Raw, cooked right, is sweet, Pete. Would you rather have 256 possibilities for each channel or 4096? Would you rather have your pixels rendered into formulas that approximate their value or would you like the accurate analog count of photons to work with? Would you rather have to get every camera setting right every time or would you prefer to have a chance to correct a mistake? Would you rather have a sharper image or a fuzzed up one? I thought so: you want raw, not JPEG. The JPEG advantages are these: file size, no post processing, lower noise (without post processing NR). Let's take file size: hmm, just what was thrown away to achieve that, and considering you can find 2GB cards for US$29.95 these days, do you really need to worry about size? Or maybe the no post processing hope: really? You never post process an image? Because if you do, ever, you're working with less than optimal data. Moreover, Aperture and Lightroom prove that raw processing can be reasonably automatic, with only minor input on your part. And that noise thing: it comes at the expense of acuity on the Nikon bodies. In general, you can achieve the same or better noise reduction in post processing and keep a bit more acuity; the Nikon DSLRs seem to push a little fuzziness into the JPEGs to keep the noise production down.
Consider the alternatives you can make, Jake. Sometimes we try to squeeze too much into the pixels we're given. Quick, what's the better choice: use a 10mm lens to get that wide angle-of-view you want or stitch an 18mm several times? Well, the stitch is likely to give you better pixels, actually, since you'll have more of them on any particular detail. And how about this: is it better to use a graduated neutral density filter or shoot HDR? (Hint: look at the next item). It'd be nice if the camera makers would get with the program and give us these alternatives in camera features, but the software post processing for both of these items is now relative simple (it could be better) and you have many choices for each.

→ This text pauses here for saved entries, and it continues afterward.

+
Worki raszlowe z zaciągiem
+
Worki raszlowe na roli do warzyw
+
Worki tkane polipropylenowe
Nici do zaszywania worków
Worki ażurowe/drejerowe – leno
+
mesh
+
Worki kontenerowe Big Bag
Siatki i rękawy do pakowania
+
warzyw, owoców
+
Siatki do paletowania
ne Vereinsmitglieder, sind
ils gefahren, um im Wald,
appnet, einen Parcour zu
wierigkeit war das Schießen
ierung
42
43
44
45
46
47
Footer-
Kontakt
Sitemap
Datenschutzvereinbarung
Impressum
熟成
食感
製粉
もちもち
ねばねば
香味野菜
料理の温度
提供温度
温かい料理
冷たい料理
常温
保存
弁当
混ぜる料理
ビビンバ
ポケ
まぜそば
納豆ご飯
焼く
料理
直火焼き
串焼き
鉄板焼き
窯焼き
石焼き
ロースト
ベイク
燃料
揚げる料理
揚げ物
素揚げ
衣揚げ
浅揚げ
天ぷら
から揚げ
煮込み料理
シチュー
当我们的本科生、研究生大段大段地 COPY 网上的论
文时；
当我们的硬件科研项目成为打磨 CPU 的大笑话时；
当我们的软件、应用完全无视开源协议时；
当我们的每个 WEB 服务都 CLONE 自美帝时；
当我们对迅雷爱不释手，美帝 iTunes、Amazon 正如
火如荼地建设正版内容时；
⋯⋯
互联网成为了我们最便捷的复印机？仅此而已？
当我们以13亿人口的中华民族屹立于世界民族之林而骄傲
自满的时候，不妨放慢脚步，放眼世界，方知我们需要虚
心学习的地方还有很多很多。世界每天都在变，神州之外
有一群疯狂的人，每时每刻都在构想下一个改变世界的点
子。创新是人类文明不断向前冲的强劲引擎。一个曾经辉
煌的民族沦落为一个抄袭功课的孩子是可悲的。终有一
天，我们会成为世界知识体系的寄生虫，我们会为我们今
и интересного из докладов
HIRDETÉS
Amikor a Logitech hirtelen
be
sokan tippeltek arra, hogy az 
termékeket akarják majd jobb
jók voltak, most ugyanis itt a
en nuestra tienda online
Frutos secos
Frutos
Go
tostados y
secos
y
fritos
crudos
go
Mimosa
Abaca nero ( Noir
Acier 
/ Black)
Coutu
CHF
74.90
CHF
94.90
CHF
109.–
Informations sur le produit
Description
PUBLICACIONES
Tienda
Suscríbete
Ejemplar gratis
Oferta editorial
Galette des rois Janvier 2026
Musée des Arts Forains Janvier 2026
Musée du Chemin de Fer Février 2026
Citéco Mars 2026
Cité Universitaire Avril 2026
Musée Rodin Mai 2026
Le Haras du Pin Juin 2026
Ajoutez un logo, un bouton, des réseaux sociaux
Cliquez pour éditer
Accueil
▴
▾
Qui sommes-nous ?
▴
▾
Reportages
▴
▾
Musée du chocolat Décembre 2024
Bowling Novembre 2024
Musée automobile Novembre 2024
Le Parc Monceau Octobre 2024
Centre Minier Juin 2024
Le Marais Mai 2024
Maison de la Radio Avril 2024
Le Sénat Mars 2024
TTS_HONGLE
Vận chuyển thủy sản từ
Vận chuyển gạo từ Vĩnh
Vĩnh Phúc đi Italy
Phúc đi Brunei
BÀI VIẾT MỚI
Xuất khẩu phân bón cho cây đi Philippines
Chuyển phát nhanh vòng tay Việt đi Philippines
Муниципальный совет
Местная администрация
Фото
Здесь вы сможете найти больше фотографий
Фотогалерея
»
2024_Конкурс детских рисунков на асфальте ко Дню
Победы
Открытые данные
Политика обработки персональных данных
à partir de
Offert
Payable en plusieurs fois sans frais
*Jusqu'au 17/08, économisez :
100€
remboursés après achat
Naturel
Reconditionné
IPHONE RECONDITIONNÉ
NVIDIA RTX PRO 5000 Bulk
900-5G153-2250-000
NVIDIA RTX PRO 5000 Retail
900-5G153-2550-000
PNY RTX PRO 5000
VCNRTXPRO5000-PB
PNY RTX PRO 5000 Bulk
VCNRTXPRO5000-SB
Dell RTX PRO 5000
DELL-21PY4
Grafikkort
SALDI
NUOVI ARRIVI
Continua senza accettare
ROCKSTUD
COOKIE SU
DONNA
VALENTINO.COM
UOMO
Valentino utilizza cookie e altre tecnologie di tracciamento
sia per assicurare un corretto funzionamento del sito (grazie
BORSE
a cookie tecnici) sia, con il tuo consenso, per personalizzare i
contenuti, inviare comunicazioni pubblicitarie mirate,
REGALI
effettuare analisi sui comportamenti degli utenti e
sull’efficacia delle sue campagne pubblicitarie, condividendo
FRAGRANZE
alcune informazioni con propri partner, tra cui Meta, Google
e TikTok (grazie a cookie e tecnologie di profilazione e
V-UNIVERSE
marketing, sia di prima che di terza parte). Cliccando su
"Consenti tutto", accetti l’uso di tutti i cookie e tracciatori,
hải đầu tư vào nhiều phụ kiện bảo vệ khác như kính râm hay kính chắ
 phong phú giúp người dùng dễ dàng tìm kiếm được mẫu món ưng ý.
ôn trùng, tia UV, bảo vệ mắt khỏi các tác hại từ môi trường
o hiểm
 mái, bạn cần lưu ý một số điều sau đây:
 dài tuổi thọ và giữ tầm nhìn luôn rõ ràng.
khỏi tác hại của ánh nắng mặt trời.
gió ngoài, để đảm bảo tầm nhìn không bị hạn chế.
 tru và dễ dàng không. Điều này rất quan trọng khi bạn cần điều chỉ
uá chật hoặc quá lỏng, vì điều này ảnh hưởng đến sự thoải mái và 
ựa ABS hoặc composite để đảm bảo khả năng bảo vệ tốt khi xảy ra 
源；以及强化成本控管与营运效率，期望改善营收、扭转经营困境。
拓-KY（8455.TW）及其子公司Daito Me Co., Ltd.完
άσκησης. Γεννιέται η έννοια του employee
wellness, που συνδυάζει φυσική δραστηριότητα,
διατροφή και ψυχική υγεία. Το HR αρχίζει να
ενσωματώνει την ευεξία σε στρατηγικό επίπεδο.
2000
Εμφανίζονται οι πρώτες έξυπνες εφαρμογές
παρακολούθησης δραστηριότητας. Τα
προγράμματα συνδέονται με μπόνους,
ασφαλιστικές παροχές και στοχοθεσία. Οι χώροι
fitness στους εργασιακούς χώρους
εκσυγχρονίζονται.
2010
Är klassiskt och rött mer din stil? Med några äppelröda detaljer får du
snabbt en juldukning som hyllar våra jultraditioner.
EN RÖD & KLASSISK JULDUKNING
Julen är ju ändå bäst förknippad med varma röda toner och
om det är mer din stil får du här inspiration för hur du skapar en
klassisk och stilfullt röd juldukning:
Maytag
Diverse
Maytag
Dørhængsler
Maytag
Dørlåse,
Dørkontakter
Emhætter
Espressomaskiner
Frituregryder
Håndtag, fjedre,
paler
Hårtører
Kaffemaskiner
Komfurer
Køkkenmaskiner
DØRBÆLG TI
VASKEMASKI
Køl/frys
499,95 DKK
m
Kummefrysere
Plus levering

Filters are for koi ponds, Sean. I've never been a huge fan of filters, but digital has turned me 100% against them unless they provide an effect I can't get any other way. That means that the most used filter in my bag has turned from the graduated neutral density filter I almost always had to use with landscapes to hold dynamic range with slide film to the Singh-Ray Variable ND filter I use pretty much only with moving water. What's the problem, you ask? Loss of contrast and back flare. The AA filter that sits in front of the sensor on a digital camera is flat and highly reflective. So more light bounces back into the lens than it did with film. And some of that has a tendency to bounce right back to the sensor if it hits a flat piece of glass anywhere forward of the sensor, i.e., on a filter. Indeed, Nikon changed the design of the protective glass on their exotic telephotos for this very reason; it used to be flat, now it has a slight curve to it. They've also changed to back-coating on some rear elements to lower the potential for problems. Basically, what I see is this: filters lower my overall contrast and increase the likelihood of fringe flare on high contrast edges. So, I'll use a filter when it's necessary to get the pixels I want, but otherwise I leave it off.